━━━━━ RAW DATA ━━━━━

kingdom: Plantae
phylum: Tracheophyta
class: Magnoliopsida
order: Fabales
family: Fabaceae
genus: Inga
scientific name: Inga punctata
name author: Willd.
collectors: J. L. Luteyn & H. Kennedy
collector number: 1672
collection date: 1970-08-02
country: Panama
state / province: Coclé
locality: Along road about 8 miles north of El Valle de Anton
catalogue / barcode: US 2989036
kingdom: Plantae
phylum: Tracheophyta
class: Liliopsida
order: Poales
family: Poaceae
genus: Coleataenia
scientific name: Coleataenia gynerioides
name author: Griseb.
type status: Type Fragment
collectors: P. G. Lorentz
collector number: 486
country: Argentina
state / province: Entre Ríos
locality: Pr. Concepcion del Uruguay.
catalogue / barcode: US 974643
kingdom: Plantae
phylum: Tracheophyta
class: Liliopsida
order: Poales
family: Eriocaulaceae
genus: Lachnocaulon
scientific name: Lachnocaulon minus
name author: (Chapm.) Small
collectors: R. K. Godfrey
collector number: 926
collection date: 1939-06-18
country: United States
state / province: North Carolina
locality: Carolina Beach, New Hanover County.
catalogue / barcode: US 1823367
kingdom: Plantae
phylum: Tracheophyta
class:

━━━━━

■ TASK DESCRIPTION
Starting at the line that contains "collection date: 1939-06-18", lay out each line through the end of the entries as a Markdown table with columns No. and Line, one row per line and no blank lines.

■ RESPONSE TO THIS TASK
| No. | Line |
|---|---|
| 1 | collection date: 1939-06-18 |
| 2 | country: United States |
| 3 | state / province: North Carolina |
| 4 | locality: Carolina Beach, New Hanover County. |
| 5 | catalogue / barcode: US 1823367 |
| 6 | kingdom: Plantae |
| 7 | phylum: Tracheophyta |
| 8 | class: |